Already large clinical trials are testing if certain drugs could prevent or at least delay the disease — and if any of those pan out, doctors will need an easy way to tell who should try them.
The scientists behind the new study stress that it’s too soon for healthy people to seek out the so-called p-tau217 test, which is currently used to help diagnose whether people experiencing cognitive problems have Alzheimer’s or another disorder.
“Wait and get tested when you can potentially do something about it,” stressed Dr. Reisa Sperling of the Mass General Brigham Neuroscience Institute, the study’s senior author. “At this point, it wouldn’t change what I would tell someone to do. I’d still tell them to eat well, sleep well, exercise a lot and stay engaged.”
The new findings showed that symptom-free older adults who harbored very high levels of p-tau217 had a 38% risk of developing cognitive impairment over five years. That risk grew to 78% by 10 years.
The research was published in JAMA and presented at the Alzheimer’s Association International Conference in London.

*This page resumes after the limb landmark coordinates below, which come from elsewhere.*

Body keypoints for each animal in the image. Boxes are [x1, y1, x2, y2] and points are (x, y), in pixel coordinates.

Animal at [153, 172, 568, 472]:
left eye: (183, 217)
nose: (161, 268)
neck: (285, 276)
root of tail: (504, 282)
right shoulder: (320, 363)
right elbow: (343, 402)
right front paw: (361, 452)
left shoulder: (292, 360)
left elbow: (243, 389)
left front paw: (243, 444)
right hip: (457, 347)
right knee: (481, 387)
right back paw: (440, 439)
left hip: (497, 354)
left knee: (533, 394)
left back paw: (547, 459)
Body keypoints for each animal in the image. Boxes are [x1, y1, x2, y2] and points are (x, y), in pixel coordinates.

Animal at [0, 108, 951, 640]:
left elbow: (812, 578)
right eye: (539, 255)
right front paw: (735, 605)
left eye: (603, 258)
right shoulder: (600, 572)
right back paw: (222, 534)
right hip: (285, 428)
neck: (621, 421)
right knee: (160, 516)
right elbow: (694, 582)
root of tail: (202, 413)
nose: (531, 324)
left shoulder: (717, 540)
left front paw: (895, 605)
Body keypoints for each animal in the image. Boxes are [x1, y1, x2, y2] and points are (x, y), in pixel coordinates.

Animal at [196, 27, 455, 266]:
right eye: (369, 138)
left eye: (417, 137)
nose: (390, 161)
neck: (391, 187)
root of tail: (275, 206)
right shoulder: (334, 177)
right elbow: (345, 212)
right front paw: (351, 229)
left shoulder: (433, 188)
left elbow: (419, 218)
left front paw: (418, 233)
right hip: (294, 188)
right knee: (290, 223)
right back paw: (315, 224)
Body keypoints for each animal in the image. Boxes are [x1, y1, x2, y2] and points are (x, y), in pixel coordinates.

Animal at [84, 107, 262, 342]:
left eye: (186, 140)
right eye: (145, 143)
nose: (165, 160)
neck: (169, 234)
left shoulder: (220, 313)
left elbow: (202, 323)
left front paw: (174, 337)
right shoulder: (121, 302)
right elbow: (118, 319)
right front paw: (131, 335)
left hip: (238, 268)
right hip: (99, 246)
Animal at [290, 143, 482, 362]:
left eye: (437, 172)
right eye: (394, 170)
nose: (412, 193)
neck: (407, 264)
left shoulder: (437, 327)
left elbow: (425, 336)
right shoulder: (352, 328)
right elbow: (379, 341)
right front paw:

It’s not clear exactly what causes Alzheimer’s, but its telltale markers are brain-clogging amyloid plaques and neuron-killing tau tangles. The p-tau217 test measures a form of tau that correlates with how much plaque buildup someone has and gives a hint about tangles, Sperling said.
Details on the study
The Mass General Brigham team analyzed data from 2,684 older adults who were healthy when they’d joined some long-running Alzheimer’s studies, receiving the p-tau217 blood test at enrollment and yearly cognitive checkups. Between the earliest enrollment in 2004 and last year, about 478 had developed cognitive impairment.
Study participants with very low p-tau217 levels likewise had a low risk of developing cognitive impairment over the five- to 10-year period.

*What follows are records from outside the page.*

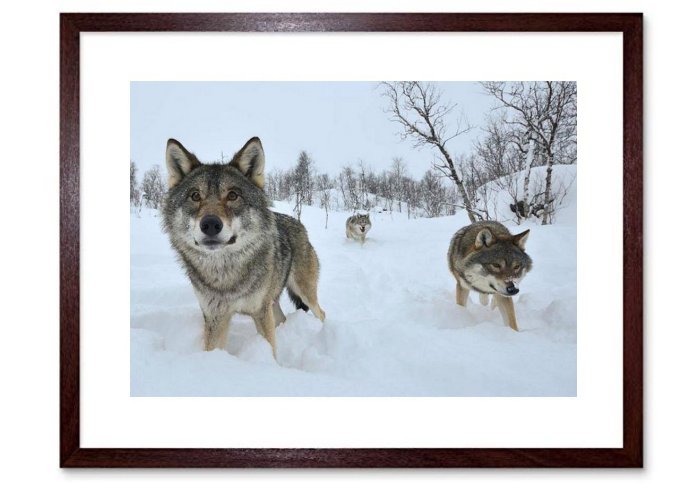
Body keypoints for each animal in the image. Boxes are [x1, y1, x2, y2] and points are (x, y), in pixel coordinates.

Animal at [161, 136, 326, 359]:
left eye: (232, 196)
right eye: (195, 196)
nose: (210, 224)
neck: (226, 276)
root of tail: (298, 224)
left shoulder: (260, 312)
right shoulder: (216, 317)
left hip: (304, 293)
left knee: (321, 313)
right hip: (273, 302)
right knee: (282, 319)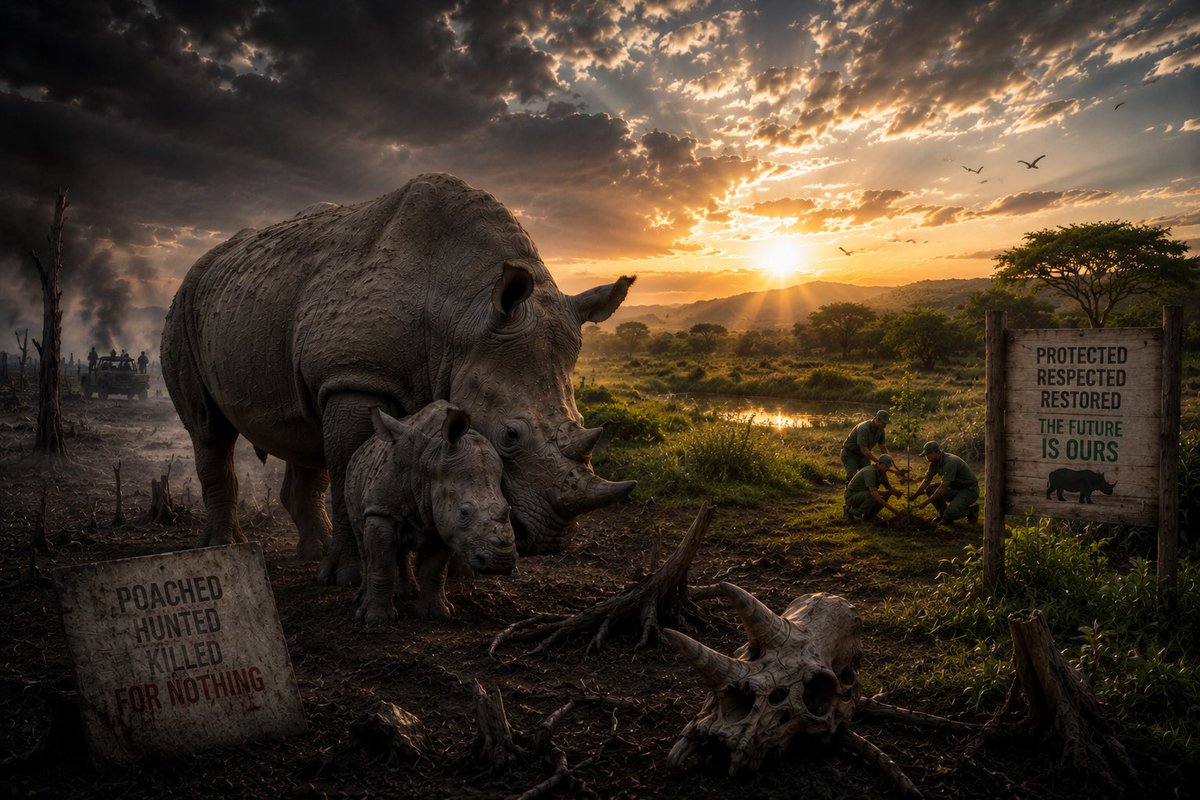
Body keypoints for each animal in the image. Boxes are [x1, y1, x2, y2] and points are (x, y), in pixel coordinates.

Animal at [161, 173, 636, 585]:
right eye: (510, 436)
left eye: (583, 424)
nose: (552, 539)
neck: (464, 312)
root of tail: (204, 264)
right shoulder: (356, 376)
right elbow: (349, 469)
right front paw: (349, 577)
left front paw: (457, 572)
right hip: (186, 304)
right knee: (209, 430)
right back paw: (225, 548)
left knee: (303, 431)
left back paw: (312, 552)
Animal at [346, 402, 514, 623]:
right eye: (464, 512)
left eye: (508, 507)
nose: (501, 562)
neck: (431, 459)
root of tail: (362, 447)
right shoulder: (382, 511)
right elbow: (382, 564)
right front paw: (375, 619)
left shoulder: (445, 525)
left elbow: (434, 570)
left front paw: (438, 613)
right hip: (354, 481)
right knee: (363, 545)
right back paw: (361, 599)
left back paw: (409, 594)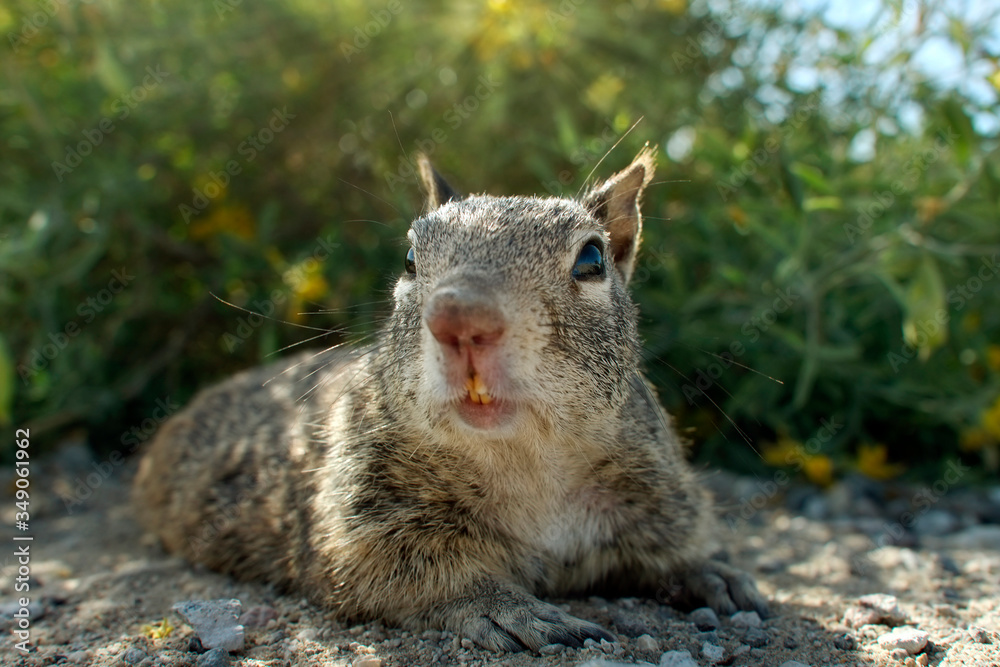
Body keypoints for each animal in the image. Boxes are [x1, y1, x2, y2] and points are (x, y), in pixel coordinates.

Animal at [133, 147, 769, 652]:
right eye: (410, 259)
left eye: (592, 259)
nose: (461, 318)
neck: (525, 461)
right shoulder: (356, 519)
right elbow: (407, 573)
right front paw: (504, 608)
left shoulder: (657, 491)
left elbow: (670, 549)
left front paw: (711, 573)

There’s a conundrum in predicting Alzheimer’s: Lots of people harbor high levels of amyloid plaques yet never get dementia. A leading theory is that at some point amyloid buildup triggers an abnormal type of tau to form tangles, leading to symptoms.
Sperling said the blood test data offers some new clues. While different intermediate levels of p-tau217 signaled progressive risk, only the very highest level seemed to correlate with other evidence about that tipping point.
“This is a gradual process where amyloid and tau build up in the brain and this blood-based biomarker is telling you how far you are in that process,” she said.
Some researchers say “not so fast”
Scientists not involved in the study praised it but also offered some reasons to be cautious. One is that only a small fraction of study participants had been tracked for a full decade, so there’s less confidence in the 10-year risk estimate than the five-year risk estimate.
Also, the predictions could be clouded by other factors – older people may be at risk of dying from something else, or have heart-related problems that can cause vascular dementia rather than Alzheimer’s, noted Drs. Suzanne Schindler of Washington University in St. Louis and David Wolk of the University of Pennsylvania in a commentary published in JAMA.
The blood tests “are not yet precise enough to guide individualized prognosis,” wrote Schindler, who also studies p-tau217’s prognostic potential, and Wolk. Still, they said the new work has “provided a crucial piece of the puzzle.”
Already “we have people coming saying, ‘I want this blood test. I have a family history of Alzheimer’s disease,'” said Jessica Langbaum of the Banner Alzheimer’s Institute in Phoenix, something she strongly discourages – for now.
“These findings are quite strong,” Langbaum added, and a predictive blood test would be “really important” – but only if ongoing studies eventually find a drug that could help people before symptoms begin.